- **TEXTO DO EXERCÍCIO**

Uma reforma para deixar tudo como está

A proposta de reforma administrativa enviada pelo governo Bolsonaro ao Congresso não é para agora. Projeção de especialistas é que o conjunto de medidas contidas no pacote deverão impactar a administração público daqui a 10, 20 anos.

O reconhecimento de que o serviço público no Brasil padece de distorções crônicas é tão consensual quanto é jogado de administração para administração, que acabam incorporando novas distorções.

O diagnóstico é conhecido: serviço precário, descontrole nas contas, desigualdades salariais baixo desempenho por falta de estímulo. Mas então qual é a ideia de engatar um freio de arrumação no aparelho estatal agora com repercussões décadas à frente?

O mercado impõe e Paulo Guedes está na berlinda. E no horizonte do capitão só existem as eleições de 2022. E até lá temos que transpor as deste ano e apontar baterias contra o funcionalismo.

Basicamente o ímpeto reformista do governo do capitão, na esfera administrativa, tem um fundamento: mudar para deixar tudo como está. E deixar como está significa cristalizar privilégios de certa casta que assegure o status quo.

- **CONJUNTO DE REGISTROS**
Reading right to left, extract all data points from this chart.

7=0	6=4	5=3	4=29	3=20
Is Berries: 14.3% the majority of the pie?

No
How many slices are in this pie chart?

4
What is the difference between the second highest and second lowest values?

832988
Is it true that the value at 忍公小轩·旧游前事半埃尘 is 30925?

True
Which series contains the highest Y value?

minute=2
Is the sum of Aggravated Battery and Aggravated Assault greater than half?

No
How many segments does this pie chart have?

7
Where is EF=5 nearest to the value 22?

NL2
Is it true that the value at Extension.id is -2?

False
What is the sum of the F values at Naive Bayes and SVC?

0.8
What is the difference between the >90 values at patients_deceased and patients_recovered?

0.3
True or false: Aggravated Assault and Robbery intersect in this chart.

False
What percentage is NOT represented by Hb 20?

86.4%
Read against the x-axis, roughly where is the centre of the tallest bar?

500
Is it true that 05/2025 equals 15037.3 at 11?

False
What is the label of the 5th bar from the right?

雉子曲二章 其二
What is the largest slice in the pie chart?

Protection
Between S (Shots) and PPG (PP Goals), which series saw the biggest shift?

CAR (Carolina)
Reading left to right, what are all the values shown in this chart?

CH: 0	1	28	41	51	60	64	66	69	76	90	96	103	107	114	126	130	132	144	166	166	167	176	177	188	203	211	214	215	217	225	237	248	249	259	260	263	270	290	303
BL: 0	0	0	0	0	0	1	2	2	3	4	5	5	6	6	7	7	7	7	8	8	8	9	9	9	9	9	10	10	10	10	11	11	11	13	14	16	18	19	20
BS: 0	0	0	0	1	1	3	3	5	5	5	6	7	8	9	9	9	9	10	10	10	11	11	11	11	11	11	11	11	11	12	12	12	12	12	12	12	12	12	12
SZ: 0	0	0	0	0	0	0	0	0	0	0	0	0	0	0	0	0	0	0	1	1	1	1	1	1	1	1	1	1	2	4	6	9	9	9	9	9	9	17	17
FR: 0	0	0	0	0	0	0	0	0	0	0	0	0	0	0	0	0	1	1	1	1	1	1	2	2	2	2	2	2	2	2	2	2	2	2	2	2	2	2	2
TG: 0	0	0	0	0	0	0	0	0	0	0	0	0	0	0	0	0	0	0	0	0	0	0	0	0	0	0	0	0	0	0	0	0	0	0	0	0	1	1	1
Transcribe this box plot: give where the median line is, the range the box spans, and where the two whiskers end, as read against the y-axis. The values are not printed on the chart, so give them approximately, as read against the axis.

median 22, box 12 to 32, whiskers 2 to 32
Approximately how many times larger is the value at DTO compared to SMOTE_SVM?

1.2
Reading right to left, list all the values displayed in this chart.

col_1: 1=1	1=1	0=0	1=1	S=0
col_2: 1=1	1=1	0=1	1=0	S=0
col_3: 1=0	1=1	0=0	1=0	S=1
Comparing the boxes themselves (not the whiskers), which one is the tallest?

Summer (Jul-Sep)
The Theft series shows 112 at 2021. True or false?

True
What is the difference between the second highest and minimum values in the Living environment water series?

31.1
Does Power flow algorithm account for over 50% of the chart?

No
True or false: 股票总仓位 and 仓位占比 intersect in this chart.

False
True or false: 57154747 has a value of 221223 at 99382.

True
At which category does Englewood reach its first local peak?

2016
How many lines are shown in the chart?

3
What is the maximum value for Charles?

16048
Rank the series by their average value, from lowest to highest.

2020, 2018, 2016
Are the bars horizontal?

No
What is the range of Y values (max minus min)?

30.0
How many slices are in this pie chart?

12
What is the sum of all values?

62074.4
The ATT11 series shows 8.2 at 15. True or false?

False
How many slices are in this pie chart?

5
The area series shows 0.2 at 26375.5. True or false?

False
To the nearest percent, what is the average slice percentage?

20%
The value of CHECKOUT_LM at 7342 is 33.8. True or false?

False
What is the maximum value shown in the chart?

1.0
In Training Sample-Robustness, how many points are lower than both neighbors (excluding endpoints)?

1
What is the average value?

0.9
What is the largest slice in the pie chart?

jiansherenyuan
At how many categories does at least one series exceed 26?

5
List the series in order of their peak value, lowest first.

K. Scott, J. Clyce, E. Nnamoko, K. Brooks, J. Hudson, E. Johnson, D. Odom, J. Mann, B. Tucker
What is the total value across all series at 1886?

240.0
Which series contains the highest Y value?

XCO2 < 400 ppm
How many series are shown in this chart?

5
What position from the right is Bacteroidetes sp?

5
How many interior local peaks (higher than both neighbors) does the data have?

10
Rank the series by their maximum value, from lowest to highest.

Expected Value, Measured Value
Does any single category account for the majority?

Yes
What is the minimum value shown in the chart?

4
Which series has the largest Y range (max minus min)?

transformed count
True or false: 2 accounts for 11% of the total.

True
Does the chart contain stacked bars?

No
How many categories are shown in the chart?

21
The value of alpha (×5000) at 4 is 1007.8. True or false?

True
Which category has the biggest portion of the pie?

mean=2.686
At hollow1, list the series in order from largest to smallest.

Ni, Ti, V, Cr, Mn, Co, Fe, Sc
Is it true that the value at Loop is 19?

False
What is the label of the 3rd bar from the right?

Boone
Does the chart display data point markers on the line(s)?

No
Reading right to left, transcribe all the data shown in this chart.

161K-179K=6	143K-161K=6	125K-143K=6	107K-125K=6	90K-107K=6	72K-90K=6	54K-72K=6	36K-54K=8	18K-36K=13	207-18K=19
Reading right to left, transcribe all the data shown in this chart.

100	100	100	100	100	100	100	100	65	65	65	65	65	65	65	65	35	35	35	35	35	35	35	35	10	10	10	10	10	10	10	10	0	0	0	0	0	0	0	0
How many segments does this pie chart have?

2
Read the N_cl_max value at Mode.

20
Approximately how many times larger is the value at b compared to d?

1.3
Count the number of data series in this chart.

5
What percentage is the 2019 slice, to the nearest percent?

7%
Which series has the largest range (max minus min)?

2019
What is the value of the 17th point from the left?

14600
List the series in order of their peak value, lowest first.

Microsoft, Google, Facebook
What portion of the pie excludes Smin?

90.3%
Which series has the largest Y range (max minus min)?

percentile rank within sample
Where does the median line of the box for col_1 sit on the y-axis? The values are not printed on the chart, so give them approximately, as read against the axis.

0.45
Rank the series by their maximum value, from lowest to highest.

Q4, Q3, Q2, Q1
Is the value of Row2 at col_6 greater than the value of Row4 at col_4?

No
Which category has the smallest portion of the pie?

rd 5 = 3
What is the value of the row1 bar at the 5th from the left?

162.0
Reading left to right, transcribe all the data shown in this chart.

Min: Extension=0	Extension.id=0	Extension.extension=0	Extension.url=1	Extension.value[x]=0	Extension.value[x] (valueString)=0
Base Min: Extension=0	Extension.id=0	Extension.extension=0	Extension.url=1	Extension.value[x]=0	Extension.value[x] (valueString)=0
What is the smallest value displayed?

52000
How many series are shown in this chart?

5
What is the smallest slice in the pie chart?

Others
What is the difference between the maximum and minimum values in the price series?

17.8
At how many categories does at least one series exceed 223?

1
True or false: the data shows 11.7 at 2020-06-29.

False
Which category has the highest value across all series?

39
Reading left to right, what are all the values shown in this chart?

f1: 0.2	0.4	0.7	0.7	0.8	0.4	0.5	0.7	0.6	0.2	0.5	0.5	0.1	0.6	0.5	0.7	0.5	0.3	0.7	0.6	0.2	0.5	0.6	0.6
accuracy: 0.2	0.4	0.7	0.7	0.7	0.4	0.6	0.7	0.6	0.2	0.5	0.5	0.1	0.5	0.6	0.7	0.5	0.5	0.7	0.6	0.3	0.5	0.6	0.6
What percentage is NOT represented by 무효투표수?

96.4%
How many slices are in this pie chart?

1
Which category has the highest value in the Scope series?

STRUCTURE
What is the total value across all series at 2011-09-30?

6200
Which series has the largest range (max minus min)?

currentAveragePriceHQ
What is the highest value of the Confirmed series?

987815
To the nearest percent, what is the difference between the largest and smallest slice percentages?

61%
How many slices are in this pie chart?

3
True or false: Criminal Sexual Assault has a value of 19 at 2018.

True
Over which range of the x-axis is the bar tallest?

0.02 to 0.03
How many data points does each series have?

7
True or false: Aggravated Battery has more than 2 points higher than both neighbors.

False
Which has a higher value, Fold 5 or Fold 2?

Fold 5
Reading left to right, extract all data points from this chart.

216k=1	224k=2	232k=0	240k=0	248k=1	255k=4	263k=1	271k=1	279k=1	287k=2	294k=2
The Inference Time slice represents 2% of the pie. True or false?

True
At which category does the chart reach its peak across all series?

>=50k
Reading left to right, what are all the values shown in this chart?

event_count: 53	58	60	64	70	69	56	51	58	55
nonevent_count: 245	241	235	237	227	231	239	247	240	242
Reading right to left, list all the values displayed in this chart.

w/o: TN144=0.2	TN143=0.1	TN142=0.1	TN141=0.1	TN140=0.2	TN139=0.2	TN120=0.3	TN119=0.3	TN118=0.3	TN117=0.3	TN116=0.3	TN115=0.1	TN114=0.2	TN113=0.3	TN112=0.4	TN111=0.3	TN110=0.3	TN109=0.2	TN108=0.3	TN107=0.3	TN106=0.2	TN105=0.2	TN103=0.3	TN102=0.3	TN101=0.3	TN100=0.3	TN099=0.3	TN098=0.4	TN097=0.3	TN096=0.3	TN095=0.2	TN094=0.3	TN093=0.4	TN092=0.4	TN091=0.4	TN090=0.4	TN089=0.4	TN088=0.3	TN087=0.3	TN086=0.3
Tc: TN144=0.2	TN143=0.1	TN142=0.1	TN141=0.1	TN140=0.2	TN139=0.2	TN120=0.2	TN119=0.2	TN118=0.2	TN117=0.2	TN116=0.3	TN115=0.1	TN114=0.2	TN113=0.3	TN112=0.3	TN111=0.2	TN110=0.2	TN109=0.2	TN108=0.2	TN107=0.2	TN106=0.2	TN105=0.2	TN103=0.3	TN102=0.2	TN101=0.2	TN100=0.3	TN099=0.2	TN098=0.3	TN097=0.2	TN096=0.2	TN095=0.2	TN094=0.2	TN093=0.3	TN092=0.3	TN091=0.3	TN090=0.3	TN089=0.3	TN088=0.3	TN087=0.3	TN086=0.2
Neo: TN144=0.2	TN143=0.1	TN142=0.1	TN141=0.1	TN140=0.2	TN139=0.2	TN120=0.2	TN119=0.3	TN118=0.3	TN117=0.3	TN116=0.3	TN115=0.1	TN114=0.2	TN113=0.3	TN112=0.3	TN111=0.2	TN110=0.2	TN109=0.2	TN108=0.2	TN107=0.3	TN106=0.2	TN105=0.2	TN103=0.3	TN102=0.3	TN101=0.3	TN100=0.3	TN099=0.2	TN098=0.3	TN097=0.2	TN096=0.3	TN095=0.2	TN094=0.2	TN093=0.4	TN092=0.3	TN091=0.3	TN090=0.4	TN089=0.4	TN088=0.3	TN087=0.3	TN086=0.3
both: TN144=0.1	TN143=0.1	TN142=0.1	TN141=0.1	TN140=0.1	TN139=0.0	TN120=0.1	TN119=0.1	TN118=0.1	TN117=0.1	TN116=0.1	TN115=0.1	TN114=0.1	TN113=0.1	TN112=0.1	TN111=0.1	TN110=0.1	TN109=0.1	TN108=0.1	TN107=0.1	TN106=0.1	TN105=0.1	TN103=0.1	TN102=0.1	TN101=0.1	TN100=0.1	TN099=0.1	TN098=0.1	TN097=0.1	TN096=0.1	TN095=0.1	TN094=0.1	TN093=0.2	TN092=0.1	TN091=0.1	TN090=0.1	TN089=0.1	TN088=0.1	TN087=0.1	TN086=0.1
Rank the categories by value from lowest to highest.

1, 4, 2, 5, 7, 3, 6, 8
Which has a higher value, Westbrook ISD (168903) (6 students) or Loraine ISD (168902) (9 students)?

- **ENUNCIADO DA TAREFA**
Redija a continuação do texto sobre a reforma administrativa, partindo da última frase apresentada. Os registros constituem material à parte, independente do texto sobre a reforma administrativa.

- **RESPOSTA ESPERADA**
Em artigo para a Folha desta sexta (4), o professor de Direito da FGV e presidente da Sociedade Brasileira de Direito, Carlos Ari Sunfeld, alerta para o fato de que, ainda que o diagnóstico do governo seja correto em “vários pontos”, “o caminho proposto é estranho”. Para Sunfeld, o efeito prático será aumentar a confusão e adiar mudanças.”

Segundo ele, não é necessária uma proposta de emenda constitucional (PEC) para acabar com promoções automáticas, corrigir distorções, banir funcionário com baixo desempenho, extinguir carreiras, abolir penduricalhos, enfim, em essência banir o que emperra a máquina. “Para tanto, bastam bons projetos de lei, cuja aprovação é mais simples”, argumenta Sunfeld.

Mas o aspecto mais gritante da proposta, entre tantos, é o que confere ao presidente o poder de extinguir, transformar ou fundir além de ministérios, fundações e autarquias. Considerados os alvos prioritários do capitão, na área ambiental, que já passa por desmonte do sistema de preservação e fiscalização, o Ibama e o ICMBio, por exemplo, poderiam ser limados num estalar de dedos.

Na Cultura, estariam sob ameaça de uma só canetada Iphan, Funarte, Biblioteca Nacional, Ancine e tantos outros. Centros de Estudos e de Pesquisa Científica, como Capes e Cnpq, também correriam risco imediato sob um mandato presidencial, que já confere poderes imperiais ao ocupante da cadeia do Planalto.       

Enfim, com um poder desses nas mãos um déspota como Bolsonaro faz um verdadeiro strike institucional.

Claro que ainda deve correr muita água debaixo dessa ponte. Mas o jogo está jogado.